Copyright 2023 Brian Davis - CC-BY-NC-SA

The Ladder of Abstraction

A major question when creating a programming language is whether it will be compiled to a target and what target. Even interpreted languages are typically compiled to a bytecode of some form for a particular virtual machine and compiler tools like LLVM mean that new language compilers aren't typically spitting out machine code. This illustrates an idea that I call the Ladder of Abstraction. I may have read it somewhere but if so, I can't seem to find where.

In simplified terms, computers execute machine code, but machine code is difficult for humans to write directly. Composed of binary numbers and too verbose for expressing complex concepts, so humans created abstractions. The first abstraction was assembly which did little more than replace the numbers of machine code with words. Quickly, the next rung on the ladder was added with early programming languages. These early languages provided a few simple abstractions that will be familiar to programmers, even today. If/else branching, loops, local variables and procedures. These languages were followed by even more abstract languages that were more expressive, dynamic types, objects, etc.

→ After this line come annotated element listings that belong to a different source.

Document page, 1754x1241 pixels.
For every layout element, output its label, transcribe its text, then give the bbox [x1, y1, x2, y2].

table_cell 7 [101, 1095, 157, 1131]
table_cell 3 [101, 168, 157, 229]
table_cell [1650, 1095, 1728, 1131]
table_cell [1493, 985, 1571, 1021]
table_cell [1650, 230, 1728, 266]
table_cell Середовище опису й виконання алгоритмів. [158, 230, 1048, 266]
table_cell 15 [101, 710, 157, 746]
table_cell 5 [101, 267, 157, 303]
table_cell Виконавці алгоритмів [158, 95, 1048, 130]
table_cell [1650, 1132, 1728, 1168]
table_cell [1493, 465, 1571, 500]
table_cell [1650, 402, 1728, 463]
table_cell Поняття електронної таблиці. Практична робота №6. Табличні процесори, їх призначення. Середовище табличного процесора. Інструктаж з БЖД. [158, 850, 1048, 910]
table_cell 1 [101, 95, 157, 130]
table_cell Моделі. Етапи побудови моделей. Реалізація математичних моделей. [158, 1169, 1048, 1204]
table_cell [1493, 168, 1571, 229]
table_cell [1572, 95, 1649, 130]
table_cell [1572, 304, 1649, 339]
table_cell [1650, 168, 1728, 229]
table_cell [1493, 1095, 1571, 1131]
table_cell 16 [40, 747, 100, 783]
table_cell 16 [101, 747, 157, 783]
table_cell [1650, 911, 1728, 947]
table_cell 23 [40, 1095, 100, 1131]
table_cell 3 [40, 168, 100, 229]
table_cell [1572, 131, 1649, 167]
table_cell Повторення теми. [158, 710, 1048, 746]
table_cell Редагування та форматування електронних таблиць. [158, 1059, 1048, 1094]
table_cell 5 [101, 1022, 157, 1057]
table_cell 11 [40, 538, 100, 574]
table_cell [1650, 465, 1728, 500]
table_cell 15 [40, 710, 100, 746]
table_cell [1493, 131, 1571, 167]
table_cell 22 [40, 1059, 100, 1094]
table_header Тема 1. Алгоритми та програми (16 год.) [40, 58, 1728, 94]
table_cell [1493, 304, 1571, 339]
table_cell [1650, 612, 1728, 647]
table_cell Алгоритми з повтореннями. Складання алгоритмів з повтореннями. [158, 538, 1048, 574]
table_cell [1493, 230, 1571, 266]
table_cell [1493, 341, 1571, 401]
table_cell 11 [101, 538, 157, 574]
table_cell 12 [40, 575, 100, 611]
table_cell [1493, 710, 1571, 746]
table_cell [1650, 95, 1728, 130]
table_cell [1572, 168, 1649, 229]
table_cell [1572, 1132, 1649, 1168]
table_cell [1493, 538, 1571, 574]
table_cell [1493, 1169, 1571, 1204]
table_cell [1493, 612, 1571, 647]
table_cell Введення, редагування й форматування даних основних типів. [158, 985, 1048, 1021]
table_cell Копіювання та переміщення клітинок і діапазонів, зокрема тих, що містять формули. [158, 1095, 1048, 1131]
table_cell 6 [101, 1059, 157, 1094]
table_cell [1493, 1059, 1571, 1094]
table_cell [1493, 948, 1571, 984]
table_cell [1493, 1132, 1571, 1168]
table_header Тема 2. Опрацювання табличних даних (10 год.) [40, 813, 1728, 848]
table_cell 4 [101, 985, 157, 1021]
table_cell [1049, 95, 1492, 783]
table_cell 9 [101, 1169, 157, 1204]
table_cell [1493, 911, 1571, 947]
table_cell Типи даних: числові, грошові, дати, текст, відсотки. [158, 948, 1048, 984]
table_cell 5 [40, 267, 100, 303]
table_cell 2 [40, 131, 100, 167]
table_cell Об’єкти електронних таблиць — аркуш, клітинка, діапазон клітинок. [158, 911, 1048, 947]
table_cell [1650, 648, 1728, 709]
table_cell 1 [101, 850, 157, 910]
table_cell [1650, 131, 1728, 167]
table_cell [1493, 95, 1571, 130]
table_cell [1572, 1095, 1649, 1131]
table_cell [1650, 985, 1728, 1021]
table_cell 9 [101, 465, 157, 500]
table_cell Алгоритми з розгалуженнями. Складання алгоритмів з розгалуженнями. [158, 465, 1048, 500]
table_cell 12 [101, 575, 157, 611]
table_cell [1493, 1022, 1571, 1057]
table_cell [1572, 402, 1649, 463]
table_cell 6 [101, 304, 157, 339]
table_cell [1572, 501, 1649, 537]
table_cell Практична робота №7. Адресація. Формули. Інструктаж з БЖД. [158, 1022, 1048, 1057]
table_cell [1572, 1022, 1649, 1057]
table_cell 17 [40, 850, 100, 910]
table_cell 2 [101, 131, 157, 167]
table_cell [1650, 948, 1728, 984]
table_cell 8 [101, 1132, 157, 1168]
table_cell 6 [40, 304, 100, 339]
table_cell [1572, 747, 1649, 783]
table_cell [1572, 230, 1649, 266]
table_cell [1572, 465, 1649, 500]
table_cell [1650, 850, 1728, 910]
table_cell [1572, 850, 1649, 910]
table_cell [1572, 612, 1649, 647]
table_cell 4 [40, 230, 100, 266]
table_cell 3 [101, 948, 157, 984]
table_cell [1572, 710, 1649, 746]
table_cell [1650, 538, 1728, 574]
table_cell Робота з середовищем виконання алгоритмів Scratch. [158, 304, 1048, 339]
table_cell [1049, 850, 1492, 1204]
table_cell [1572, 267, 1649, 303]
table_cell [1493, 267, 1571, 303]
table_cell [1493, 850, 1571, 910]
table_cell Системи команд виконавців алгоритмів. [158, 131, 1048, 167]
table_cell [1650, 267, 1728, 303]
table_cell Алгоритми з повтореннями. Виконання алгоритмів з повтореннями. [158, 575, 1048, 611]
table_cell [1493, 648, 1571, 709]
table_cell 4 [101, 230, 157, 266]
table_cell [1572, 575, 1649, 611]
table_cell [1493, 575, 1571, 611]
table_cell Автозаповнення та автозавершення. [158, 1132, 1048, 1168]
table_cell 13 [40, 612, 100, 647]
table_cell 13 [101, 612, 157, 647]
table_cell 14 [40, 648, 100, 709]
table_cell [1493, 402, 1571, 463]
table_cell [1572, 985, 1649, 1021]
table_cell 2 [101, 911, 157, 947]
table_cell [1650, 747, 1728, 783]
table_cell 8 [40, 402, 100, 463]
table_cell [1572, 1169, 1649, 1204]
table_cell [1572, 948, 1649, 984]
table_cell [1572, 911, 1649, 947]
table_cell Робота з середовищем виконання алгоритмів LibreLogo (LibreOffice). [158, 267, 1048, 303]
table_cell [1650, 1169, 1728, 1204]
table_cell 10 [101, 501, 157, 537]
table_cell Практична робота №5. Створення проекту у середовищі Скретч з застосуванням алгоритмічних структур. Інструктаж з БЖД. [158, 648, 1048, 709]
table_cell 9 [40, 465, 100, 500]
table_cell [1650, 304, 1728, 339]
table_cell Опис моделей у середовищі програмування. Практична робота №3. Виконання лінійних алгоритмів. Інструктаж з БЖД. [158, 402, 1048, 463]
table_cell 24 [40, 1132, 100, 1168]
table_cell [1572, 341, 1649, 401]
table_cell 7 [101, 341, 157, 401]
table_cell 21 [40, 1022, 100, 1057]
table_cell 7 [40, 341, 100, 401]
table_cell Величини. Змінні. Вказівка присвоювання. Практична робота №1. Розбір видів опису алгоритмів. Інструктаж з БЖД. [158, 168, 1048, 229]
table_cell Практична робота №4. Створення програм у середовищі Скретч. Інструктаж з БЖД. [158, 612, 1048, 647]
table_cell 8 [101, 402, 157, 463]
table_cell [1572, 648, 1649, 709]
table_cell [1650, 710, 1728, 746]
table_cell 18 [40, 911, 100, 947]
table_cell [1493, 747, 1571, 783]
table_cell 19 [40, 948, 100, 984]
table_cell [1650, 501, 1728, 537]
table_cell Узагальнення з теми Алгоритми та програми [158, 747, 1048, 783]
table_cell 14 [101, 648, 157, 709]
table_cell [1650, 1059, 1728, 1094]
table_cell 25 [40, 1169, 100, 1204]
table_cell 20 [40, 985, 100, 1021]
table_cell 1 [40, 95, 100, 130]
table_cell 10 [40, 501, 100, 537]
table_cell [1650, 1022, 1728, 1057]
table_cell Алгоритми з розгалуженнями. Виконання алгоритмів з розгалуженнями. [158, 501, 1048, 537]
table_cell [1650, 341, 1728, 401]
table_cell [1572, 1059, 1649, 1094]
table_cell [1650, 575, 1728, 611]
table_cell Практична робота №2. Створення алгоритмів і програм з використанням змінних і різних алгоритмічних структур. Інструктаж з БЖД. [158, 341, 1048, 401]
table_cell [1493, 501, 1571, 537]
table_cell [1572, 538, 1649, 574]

Another abstraction was that languages started targeting virtual machines. A virtual machine (VM) is a very simple program that takes instructions, just like a real computer but provides abstractions for the physical hardware so that a program could be written once, and run on many different kinds of computers, so long as the virtual machine was ported to the new architecture.

Recent developments in this area include WASM, v8 and node.js, but virtual machines have been around a long time. New and shiny are often attractive to programmers but don't discount the massive amount of engineering hours that have been sunk in the JVM or .Net.

Compiler writers made a similar abstraction, creating intermediate representations (IR) that both allow specific optimizations and decouple compiler front ends and back ends. Front ends are now typically written to take a program's source to an IR and then back ends compile that to platform specific machine code.

Idea 1: Physical Target's Don't Matter

We are at a juncture where we're moving up the ladder of abstraction. Languages of the next couple decades will all target an IR or virtual machine. We are already seeing compiler backends that target virtual machines with emscripten. Convergent evolution may well result in translation between VM bytecodes becomes possible. I think new languages can safely discount the importance of choosing a compilation target by picking an IR or VM with a lot of inertia and assume that there will be a path forward.

Writing a customer VM can provide really neat language features but I think should be considered a separate effort for designing a new language.

Idea 2: Tooling Matters More Than Design Now.

Programmers need a good testing library, a formatter, linter, debugger, logger, and packaging system. These quality of life tools may well be more important than language design.

Idea 3: Batteries Included Or Good FFI.

A new language needs a good standard library. The only practical path forward for a small team is to provide a really good (productive) foreign function interface (FFI). This allows programmers to libraries written in other languages in your new language.

Note that for the WASM use case executable file size is an important consideration so linking external libraries needs to be intelligent.